Я попросила мать рассказать о мужчине, который дал мне жизнь. Увы, он погиб в засаде на юге Кавказа вскоре после возвращения в действующую армию. Мать описала его как человека великодушного, необычайно смелого, который вступил в армию с единственной надеждой служить правому делу, защищать слабых и противостоять варварству.

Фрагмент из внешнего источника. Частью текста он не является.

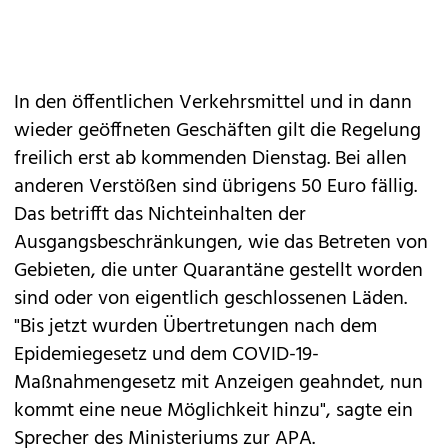
In den öffentlichen Verkehrsmittel und in dann
wieder geöffneten Geschäften gilt die Regelung
freilich erst ab kommenden Dienstag. Bei allen
anderen Verstößen sind übrigens 50 Euro fällig.
Das betrifft das Nichteinhalten der
Ausgangsbeschränkungen, wie das Betreten von
Gebieten, die unter Quarantäne gestellt worden
sind oder von eigentlich geschlossenen Läden.
"Bis jetzt wurden Übertretungen nach dem
Epidemiegesetz und dem COVID-19-
Maßnahmengesetz mit Anzeigen geahndet, nun
kommt eine neue Möglichkeit hinzu", sagte ein
Sprecher des Ministeriums zur APA.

Я часто спрашивала себя, передал ли он мне часть своих качеств. Мне казалось, я чувствую, как во мне прорастают его семена, заставляя гордиться тем, что я бастард. Просто у них не было случая расцвести в полной мере. Любовь, которую я питала к Августу, необходимость предпринять невозможное, чтобы наш союз мог состояться, наконец-то вынудили меня обратиться к духовному наследию моего настоящего родителя. Я думала, что битва сведется к противостоянию с тем, кто узурпировал его место. Но дело до крайности осложнилось, учитывая, что мне предстояло узнать об Августе, и завело меня куда дальше, чем я могла вообразить.